The authors did not receive grants or outside funding in support of their research or preparation of this manuscript. They did not receive payments or other benefits or a commitment or agreement to provide such benefits from a commercial entity. No commercial entity paid or directed, or agreed to pay or direct, any benefits to any research fund, foundation, educational institution, or other charitable or nonprofit organization with which the authors are affiliated or associated.


Background: This prospective study was performed to determine which clinical and imaging tests were most helpful for diagnosing acromioclavicular joint pain.

Methods: Of 1037 patients with shoulder pain, 113 who mapped pain within an area bounded by the midpart of the clavicle and the deltoid insertion were eligible for inclusion in the study. Forty-two subjects agreed to participate, and four of them were lost to follow-up. Twenty clinical tests, radiography, bone-scanning, magnetic resonance imaging, and an acromioclavicular joint injection test were performed on all patients. The patients were divided into two groups according to whether they had a ≥50% decrease in pain following the acromioclavicular joint injection. Statistical analysis, including multivariate regression analysis, was performed in order to evaluate the diagnostic effectiveness of the various tests.

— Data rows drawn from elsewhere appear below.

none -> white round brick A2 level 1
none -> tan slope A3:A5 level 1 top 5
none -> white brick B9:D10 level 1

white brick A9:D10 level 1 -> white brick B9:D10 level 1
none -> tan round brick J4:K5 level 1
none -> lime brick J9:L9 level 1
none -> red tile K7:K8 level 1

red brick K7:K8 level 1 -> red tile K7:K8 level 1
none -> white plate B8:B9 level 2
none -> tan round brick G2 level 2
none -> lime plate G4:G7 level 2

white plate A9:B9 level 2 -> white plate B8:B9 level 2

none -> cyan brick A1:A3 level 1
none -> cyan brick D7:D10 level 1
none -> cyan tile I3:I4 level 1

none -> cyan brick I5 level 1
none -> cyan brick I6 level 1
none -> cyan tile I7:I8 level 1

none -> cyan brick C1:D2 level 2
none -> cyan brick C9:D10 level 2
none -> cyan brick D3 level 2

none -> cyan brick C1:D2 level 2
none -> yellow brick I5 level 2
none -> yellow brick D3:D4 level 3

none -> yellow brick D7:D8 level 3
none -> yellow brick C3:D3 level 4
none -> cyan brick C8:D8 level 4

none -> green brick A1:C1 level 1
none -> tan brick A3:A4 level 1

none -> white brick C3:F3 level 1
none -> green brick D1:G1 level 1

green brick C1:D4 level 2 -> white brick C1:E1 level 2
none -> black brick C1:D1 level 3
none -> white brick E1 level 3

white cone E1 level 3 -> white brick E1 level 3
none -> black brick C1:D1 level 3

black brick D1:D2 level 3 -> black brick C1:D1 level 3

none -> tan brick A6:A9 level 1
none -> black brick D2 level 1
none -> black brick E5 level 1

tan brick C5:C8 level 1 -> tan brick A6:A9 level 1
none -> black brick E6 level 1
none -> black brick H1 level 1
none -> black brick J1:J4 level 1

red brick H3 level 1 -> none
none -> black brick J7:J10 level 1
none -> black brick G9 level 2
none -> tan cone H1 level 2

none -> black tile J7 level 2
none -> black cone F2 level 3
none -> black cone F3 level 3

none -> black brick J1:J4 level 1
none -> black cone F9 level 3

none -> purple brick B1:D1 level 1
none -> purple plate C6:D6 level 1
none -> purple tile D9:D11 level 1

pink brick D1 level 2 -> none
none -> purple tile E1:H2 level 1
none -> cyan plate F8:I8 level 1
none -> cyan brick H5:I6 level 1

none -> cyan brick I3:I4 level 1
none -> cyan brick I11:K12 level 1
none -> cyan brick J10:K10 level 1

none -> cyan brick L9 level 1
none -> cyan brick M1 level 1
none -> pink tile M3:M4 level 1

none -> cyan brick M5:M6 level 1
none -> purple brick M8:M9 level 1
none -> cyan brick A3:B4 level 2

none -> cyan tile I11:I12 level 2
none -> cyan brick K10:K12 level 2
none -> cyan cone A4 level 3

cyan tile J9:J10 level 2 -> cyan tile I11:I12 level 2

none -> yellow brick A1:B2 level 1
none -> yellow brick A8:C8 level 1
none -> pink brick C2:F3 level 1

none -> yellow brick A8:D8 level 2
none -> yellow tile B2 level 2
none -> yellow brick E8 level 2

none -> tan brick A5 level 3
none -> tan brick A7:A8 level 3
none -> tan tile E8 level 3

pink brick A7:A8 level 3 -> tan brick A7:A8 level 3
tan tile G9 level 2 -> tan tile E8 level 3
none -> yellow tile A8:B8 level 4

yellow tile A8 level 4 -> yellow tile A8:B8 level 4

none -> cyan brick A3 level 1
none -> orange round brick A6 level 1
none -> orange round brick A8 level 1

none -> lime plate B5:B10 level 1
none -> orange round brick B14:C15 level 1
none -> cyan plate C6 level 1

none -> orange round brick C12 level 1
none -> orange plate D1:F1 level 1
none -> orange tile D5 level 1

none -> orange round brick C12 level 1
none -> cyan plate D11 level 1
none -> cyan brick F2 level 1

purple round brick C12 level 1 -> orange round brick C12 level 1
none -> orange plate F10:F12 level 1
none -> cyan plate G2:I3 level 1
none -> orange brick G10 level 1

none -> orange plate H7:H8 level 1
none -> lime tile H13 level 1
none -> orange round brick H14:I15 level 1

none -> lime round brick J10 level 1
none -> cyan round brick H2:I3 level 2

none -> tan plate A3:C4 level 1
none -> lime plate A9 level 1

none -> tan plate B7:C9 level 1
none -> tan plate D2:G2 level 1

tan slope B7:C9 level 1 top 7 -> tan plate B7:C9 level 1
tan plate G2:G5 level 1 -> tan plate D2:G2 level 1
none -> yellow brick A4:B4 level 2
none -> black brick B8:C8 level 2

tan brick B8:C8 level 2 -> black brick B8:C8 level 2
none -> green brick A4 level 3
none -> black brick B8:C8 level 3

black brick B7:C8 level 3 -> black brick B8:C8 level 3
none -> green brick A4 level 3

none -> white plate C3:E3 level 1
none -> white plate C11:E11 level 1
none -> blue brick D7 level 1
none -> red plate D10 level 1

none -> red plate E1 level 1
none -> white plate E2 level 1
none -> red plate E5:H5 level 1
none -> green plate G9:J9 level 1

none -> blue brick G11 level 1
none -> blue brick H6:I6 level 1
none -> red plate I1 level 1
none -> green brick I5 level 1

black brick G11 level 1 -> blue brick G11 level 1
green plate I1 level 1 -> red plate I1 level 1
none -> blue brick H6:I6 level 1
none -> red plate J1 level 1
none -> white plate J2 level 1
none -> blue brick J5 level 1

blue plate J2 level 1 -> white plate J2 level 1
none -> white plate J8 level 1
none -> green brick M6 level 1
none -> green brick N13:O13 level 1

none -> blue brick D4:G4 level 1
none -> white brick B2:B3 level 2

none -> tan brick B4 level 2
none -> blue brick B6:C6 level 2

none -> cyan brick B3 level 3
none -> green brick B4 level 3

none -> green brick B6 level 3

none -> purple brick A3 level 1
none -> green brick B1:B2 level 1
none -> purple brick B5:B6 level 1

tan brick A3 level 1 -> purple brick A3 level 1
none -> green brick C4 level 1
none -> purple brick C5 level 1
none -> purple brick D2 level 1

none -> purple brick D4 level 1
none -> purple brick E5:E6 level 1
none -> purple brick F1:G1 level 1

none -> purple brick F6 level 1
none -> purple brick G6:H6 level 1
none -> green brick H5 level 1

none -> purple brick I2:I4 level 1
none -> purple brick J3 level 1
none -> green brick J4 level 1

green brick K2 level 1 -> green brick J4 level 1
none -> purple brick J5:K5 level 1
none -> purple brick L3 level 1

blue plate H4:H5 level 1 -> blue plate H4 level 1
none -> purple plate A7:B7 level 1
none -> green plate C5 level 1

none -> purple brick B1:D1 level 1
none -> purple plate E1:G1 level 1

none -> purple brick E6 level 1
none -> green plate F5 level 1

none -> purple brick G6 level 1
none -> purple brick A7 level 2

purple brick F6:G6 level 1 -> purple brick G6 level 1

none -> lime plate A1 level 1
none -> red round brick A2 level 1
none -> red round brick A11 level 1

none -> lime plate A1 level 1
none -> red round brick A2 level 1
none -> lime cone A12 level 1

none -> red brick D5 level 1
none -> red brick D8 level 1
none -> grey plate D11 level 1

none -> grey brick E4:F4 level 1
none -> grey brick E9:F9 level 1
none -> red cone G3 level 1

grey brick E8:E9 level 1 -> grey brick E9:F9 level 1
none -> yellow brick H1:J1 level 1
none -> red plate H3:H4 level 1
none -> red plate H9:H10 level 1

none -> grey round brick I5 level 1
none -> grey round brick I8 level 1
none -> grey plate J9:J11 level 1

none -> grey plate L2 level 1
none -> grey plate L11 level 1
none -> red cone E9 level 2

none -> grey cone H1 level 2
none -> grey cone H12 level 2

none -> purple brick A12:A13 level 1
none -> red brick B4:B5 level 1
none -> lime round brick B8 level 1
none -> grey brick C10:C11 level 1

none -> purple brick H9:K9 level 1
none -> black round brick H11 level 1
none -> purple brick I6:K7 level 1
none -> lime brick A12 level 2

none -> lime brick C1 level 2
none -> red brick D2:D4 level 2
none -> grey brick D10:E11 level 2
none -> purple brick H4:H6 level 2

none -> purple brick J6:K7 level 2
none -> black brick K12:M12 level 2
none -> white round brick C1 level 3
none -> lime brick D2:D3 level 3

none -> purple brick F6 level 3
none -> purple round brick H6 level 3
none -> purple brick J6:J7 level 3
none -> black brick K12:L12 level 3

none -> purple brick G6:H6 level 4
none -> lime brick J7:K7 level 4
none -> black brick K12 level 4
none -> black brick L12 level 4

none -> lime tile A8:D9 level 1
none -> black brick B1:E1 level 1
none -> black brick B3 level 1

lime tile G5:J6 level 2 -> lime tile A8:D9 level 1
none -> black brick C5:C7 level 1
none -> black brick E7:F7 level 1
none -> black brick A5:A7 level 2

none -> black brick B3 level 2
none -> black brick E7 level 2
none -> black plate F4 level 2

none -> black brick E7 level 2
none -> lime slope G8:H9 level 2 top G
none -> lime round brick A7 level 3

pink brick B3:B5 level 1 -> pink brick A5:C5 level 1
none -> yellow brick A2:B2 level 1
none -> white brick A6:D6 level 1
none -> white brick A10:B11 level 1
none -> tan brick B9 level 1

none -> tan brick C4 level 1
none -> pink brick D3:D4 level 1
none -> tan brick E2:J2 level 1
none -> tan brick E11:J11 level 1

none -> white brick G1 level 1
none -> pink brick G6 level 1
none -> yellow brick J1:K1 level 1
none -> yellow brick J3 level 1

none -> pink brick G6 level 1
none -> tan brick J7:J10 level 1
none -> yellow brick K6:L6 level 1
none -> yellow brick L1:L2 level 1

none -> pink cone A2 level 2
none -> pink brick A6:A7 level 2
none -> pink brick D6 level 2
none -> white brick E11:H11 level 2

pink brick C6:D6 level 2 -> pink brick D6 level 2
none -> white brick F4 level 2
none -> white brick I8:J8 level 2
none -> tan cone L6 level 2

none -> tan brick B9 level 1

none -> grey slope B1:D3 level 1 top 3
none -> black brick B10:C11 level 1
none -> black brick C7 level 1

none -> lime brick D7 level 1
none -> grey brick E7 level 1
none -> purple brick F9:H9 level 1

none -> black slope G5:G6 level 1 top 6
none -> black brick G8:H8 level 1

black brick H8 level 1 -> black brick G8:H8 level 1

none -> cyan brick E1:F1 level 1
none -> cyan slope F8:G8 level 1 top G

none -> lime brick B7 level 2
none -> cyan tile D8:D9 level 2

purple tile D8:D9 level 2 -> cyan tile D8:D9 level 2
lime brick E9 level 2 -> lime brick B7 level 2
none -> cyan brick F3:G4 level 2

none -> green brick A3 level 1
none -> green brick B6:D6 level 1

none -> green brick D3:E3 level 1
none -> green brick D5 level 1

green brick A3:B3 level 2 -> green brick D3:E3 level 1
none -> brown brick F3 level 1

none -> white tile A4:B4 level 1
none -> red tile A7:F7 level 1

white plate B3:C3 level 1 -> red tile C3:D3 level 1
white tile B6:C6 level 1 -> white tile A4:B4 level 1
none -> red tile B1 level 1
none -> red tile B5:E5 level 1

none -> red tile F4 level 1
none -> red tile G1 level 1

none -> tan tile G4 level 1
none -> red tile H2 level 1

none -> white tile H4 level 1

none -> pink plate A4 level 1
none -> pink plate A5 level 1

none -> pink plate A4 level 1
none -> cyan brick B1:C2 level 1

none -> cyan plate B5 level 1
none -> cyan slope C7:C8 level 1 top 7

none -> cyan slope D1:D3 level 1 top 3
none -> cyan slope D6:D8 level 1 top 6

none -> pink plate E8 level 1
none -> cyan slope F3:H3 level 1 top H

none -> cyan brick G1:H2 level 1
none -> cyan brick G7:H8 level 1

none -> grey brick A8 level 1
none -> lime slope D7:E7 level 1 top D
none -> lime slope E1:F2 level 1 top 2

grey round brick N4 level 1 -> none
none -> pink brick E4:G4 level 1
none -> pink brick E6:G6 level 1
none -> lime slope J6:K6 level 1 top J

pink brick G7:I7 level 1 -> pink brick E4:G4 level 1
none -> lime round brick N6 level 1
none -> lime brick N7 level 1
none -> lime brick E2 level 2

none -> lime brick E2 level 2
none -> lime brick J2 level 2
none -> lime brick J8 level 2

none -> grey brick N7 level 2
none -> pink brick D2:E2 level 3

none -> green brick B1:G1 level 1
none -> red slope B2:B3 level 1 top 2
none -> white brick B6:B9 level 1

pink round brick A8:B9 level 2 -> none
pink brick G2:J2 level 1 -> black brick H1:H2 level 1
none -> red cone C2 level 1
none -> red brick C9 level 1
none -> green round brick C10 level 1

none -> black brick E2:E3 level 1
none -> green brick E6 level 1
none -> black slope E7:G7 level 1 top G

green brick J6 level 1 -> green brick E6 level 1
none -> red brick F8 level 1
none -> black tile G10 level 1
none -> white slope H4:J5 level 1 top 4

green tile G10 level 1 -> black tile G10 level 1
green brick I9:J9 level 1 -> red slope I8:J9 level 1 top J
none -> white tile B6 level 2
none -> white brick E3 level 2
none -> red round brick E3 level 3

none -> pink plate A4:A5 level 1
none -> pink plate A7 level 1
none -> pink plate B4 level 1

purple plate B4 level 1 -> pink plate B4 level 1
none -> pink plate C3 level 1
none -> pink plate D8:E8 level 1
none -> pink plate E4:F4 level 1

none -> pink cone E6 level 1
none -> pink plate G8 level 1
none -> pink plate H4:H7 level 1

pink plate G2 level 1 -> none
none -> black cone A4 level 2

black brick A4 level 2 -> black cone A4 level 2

Results: Acromioclavicular joint pain was confirmed in twenty-eight of the thirty-eight patients. The most sensitive tests were examination for acromioclavicular tenderness (96% sensitivity), the Paxinos test (79%), magnetic resonance imaging (85%), and bone-scanning (82%), but these studies had low specificity. In the stepwise regression model, with the response to the injection used as the dependent variable, bone-scanning and the Paxinos test were the only independent variables retained. Patients with a positive Paxinos test as well as a positive bone scan had high post-test odds (55:1) and a 99% post-test probability of having pain due to pathological changes in the acromioclavicular joint. The likelihood ratio for patients with one negative test and one positive test was indeterminate (0.4:1). Patients with both a negative Paxinos test and a negative bone scan had a likelihood ratio of 0.03:1 for having acromioclavicular joint pain, which basically rules out the disorder.

Conclusions: The highly sensitive tests had low specificity, and the highly specific tests had low sensitivity. However, the combination of a positive Paxinos test and a positive bone scan predicted damage to the acromioclavicular joint as the cause of shoulder pain with a high degree of confidence.

Level of Evidence: Diagnostic study, Level I-1 (testing of previously developed diagnostic criteria in series of consecutive patients [with universally applied reference "gold" standard]). See Instructions to Authors for a complete description of levels of evidence.